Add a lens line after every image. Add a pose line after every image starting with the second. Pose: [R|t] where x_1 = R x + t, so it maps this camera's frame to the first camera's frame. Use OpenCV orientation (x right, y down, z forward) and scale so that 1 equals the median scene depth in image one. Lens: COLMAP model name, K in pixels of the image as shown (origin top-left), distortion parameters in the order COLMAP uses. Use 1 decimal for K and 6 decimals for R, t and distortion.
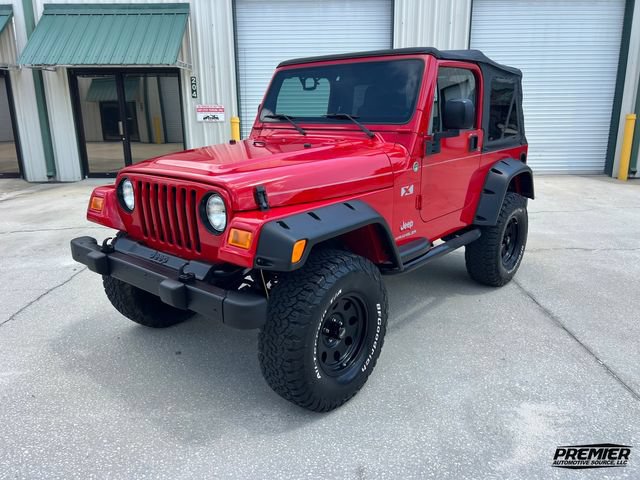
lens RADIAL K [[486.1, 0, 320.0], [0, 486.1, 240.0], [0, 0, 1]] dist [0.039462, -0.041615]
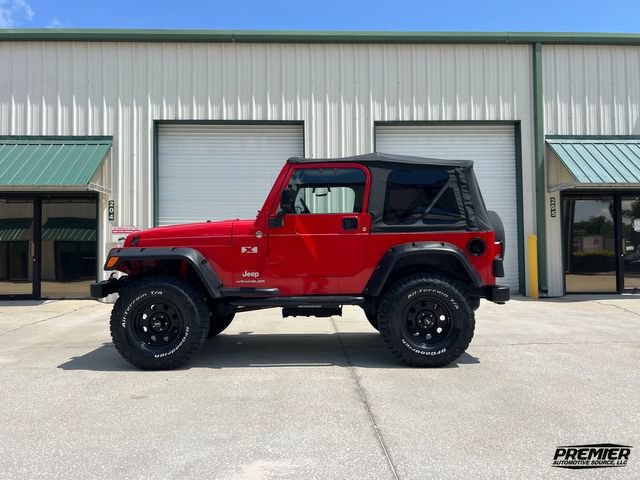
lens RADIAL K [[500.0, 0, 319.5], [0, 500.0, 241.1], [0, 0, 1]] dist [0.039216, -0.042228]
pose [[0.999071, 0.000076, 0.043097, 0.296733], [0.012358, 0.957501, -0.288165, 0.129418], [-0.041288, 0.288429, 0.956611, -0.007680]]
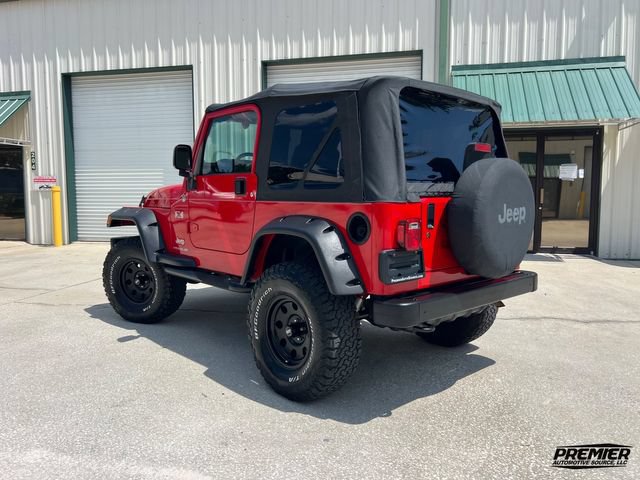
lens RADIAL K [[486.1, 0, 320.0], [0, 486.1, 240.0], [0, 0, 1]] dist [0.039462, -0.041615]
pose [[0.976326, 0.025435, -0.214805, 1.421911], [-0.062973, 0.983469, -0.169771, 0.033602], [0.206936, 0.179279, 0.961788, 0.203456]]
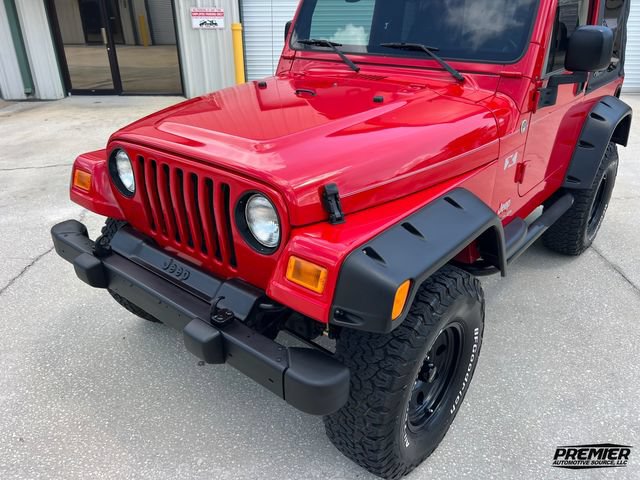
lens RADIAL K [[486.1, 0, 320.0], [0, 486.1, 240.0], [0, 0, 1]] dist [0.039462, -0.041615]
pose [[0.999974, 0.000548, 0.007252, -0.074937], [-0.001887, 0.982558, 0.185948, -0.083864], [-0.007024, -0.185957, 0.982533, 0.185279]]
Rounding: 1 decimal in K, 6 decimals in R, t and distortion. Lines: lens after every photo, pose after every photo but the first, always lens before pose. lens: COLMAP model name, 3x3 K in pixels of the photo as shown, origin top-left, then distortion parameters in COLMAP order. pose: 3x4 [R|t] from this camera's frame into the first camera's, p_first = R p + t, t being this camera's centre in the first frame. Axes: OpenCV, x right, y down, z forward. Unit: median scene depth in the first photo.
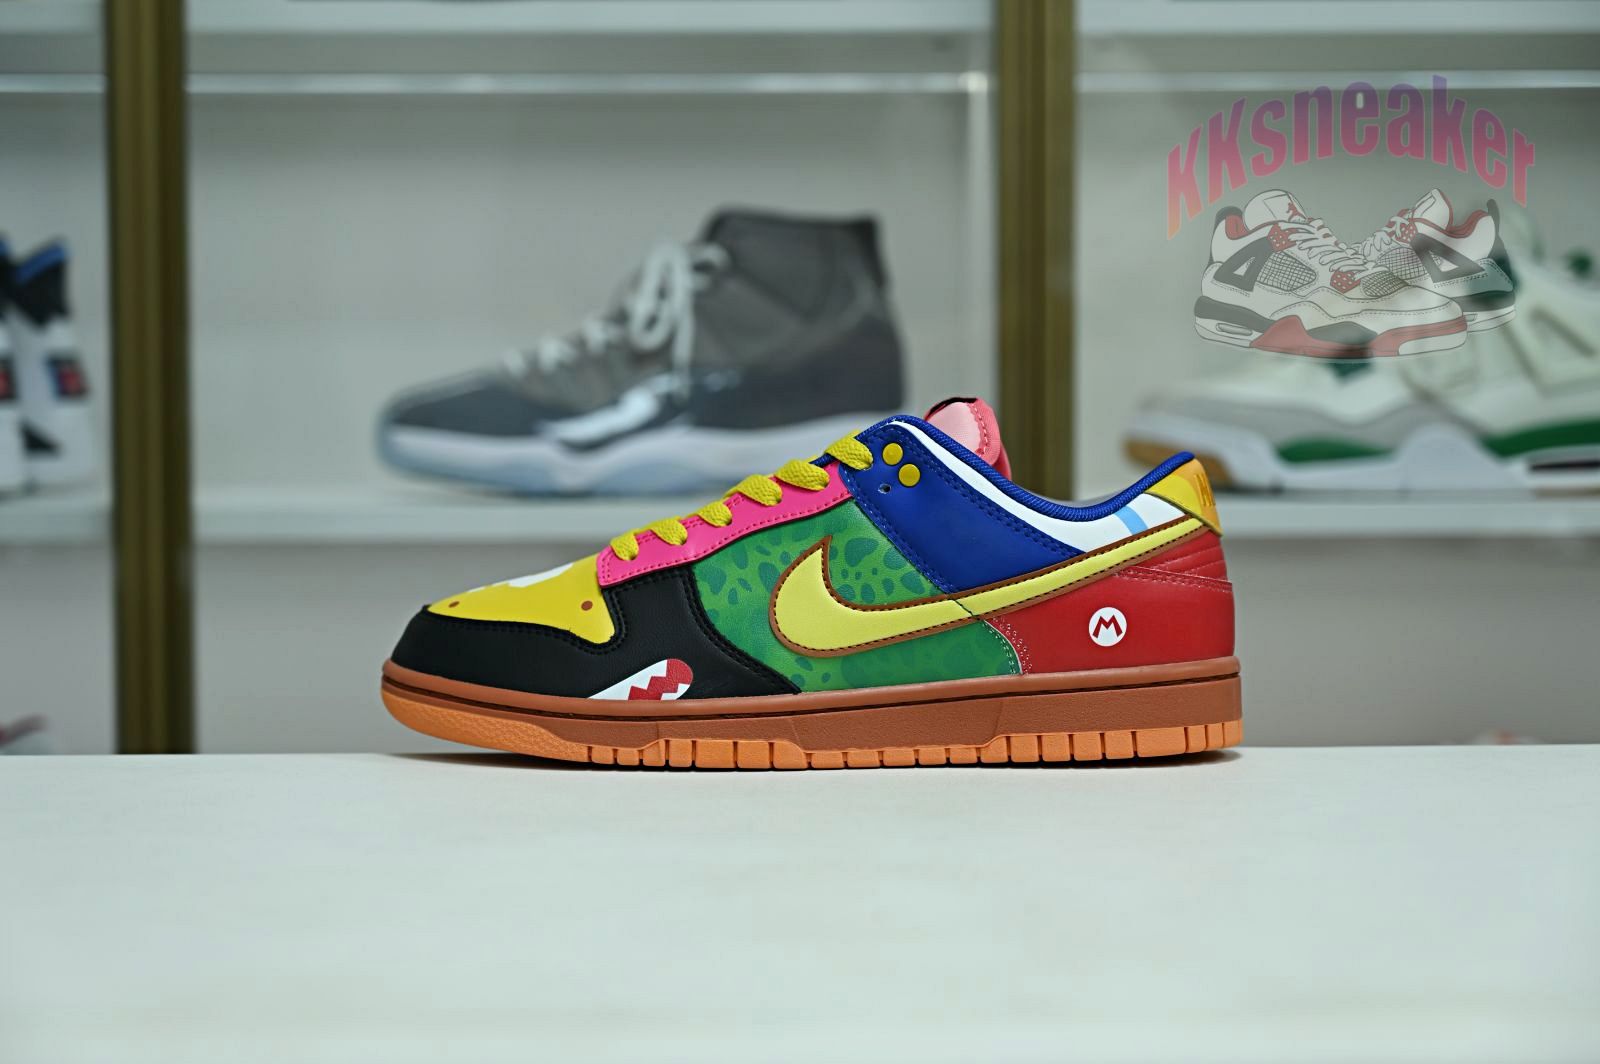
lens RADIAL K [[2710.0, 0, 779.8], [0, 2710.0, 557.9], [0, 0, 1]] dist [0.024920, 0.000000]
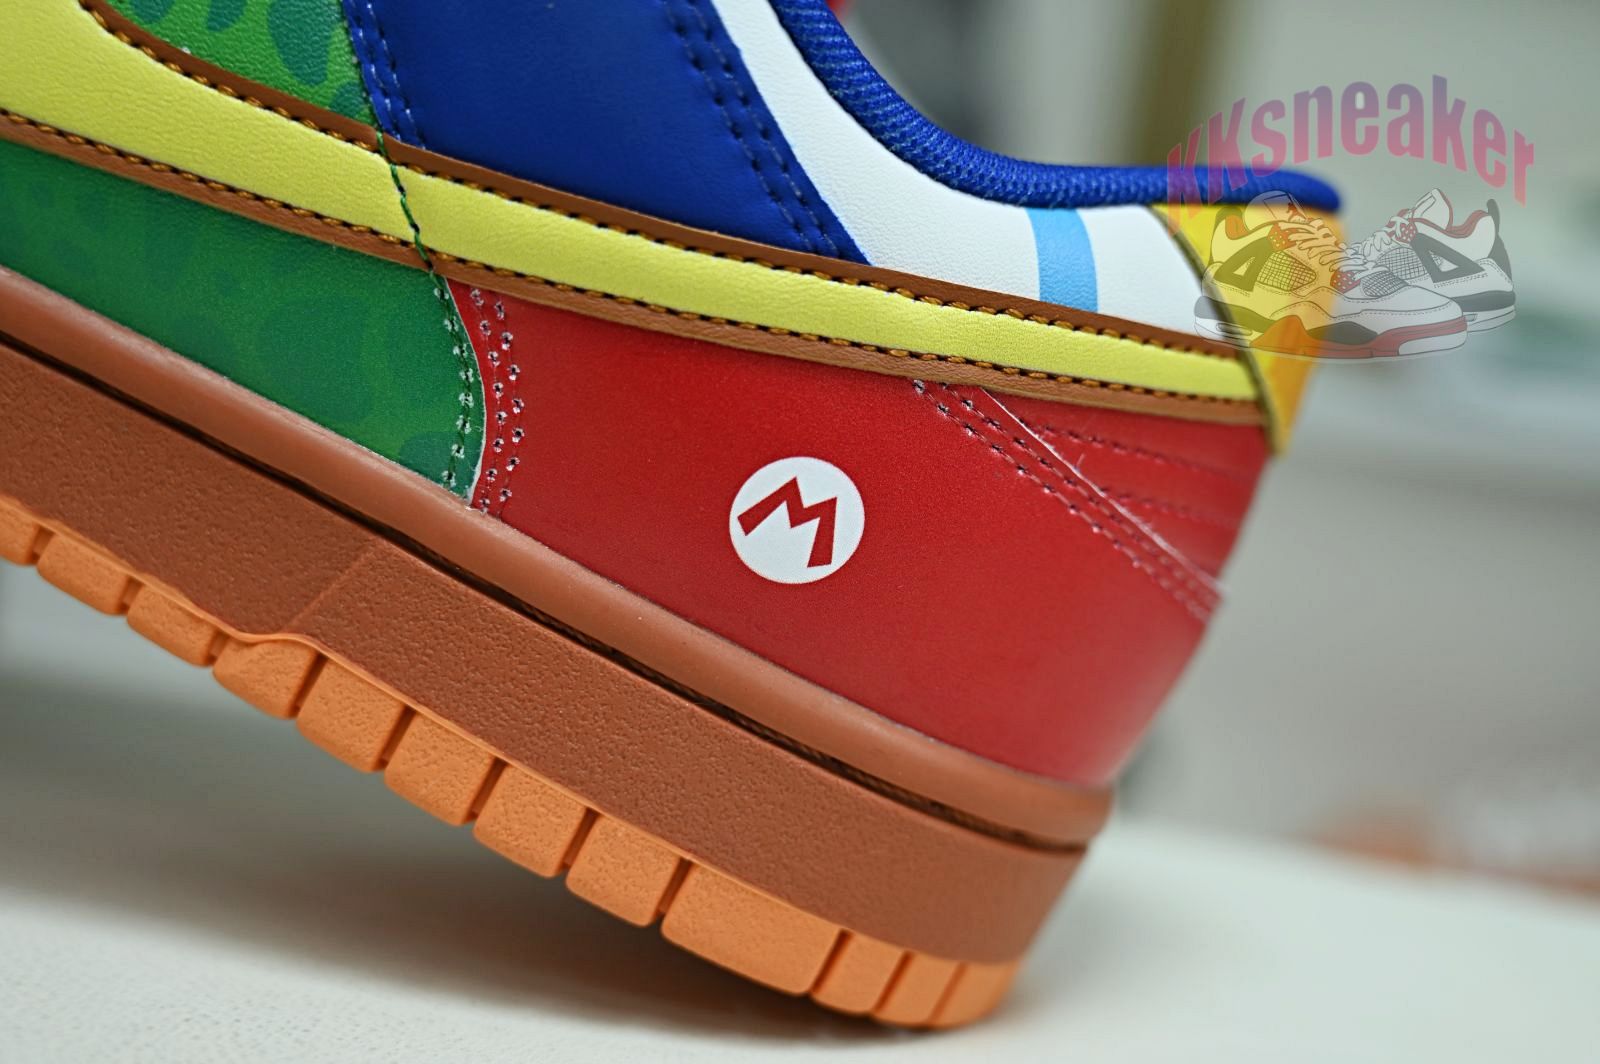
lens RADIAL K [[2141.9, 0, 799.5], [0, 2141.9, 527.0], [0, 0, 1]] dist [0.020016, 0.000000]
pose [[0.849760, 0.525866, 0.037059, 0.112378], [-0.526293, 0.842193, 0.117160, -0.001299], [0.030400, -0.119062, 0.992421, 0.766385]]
***
Exercise directions: Copy the entries word for word from the beginning through the line containing "dist [0.039216, -0.042228]", including that line, and leave out the pictures.

Exercise answer:
Add a lens line after every image. Add a pose line after every image starting with the second. Pose: [R|t] where x_1 = R x + t, so it maps this camera's frame to the first camera's frame. Use OpenCV orientation (x right, y down, z forward) and scale so that 1 equals the median scene depth in image one. Lens: COLMAP model name, K in pixels of the image as shown (origin top-left), distortion parameters in the order COLMAP uses. Use 1 decimal for K and 6 decimals for R, t and distortion.
lens RADIAL K [[486.1, 0, 320.0], [0, 486.1, 240.0], [0, 0, 1]] dist [0.039462, -0.041615]
lens RADIAL K [[500.0, 0, 319.5], [0, 500.0, 241.1], [0, 0, 1]] dist [0.039216, -0.042228]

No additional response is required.